The smile slipped from her face. She lowered her gaze, as if hiding.
“Hey,” he murmured, unable to stop himself. “Where’d you go just now?”
She looked up—and the raw pain in her green eyes hit him like a truck. He felt it in his chest, sharp and unwelcome, because he recognized that emptiness. He saw it in himself often when he looked in the mirror.
“My mom died recently,” she said softly. “And whenever I think of her, I feel this jagged pain tearing at my chest. It spreadsand swallows me whole. I can feel it happening now, and I fear I’ll be poor company soon. I’m sorry. I should go. Please let me pay—”
He didn’t let her finish. Instinct overrode thought. Tonio reached across the table, grabbed her by the waist, and hauled her toward him, ignoring the clattering of plates between them. Their mouths crashed together—hot, desperate—and he swallowed her gasp, tasting strawberries, whipped cream, and something uniquely her. She didn’t push him away. She leaned into him, a soft, broken whimper escaping her, something needy and desperate clawing its way to the surface.
He slid his tongue into her mouth, stroking, coaxing. She met him—awkward for the first second, then with rising heat, learning him, answering him. He kissed her deeper, licked into her again, nipped lightly at her lower lip, and she gave him another of those breathy, helpless sounds that went straight to his cock.
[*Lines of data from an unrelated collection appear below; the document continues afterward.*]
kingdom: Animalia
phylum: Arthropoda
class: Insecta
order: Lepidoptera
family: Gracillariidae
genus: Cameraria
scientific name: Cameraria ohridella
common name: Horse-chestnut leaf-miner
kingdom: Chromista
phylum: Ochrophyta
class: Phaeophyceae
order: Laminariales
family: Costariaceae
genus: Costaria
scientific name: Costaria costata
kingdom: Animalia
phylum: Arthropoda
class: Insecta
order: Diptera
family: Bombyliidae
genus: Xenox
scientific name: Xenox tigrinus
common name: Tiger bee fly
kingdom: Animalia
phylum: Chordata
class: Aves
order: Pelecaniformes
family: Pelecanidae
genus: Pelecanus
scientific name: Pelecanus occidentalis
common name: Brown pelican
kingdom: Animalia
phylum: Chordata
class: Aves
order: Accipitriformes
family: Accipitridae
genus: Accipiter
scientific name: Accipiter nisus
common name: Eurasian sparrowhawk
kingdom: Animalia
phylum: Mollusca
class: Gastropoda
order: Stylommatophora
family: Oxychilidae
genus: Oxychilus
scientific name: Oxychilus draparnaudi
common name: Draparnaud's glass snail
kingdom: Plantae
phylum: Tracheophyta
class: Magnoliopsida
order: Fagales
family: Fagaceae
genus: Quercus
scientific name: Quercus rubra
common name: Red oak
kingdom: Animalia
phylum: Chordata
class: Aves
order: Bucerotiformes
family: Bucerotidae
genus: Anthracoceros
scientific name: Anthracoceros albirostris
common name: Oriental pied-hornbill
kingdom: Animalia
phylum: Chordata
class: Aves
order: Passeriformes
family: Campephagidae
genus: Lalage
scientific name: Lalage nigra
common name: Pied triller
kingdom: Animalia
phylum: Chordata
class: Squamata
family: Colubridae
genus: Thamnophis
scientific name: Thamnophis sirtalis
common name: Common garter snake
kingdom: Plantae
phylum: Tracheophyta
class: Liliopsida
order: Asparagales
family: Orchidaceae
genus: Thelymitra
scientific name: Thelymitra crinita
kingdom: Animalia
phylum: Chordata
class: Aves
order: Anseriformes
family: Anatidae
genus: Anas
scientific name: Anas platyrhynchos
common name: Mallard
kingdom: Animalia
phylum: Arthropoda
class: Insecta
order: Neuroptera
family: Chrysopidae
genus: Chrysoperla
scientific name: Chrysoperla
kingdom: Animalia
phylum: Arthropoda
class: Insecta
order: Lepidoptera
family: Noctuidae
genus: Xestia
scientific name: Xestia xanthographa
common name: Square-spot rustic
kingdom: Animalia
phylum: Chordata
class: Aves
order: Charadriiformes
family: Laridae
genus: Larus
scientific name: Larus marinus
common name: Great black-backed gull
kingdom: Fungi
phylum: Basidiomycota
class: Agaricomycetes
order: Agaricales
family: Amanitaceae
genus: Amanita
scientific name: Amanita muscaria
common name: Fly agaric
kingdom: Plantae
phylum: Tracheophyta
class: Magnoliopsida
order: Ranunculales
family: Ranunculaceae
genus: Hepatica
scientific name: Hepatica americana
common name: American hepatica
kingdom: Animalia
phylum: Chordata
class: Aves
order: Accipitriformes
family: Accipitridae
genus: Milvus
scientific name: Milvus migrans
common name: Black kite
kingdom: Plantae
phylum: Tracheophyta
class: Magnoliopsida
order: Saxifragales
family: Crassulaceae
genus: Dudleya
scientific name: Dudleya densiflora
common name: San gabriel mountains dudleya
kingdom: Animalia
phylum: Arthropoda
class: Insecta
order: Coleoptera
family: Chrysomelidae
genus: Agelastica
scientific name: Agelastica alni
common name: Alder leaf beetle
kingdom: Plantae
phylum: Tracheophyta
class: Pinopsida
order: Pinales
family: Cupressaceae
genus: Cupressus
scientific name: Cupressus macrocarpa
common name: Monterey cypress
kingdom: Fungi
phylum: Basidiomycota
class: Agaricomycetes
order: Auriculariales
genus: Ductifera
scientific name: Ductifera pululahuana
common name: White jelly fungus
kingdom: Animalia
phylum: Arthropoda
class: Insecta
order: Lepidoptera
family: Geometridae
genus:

He was hard enough to split his zipper. And still he kissed her, again and again, as if he could chase every shard of grief from her body and swallow it himself. Damn stupid, considering he barely knew the woman, and this was not what he had come here for.
She tore her mouth from his and stared at him, breathing hard. Tonio watched the pulse fluttering at her throat, visible through the open collar of her silk blouse. He lowered his head and dragged his tongue slowly along that delicate spot.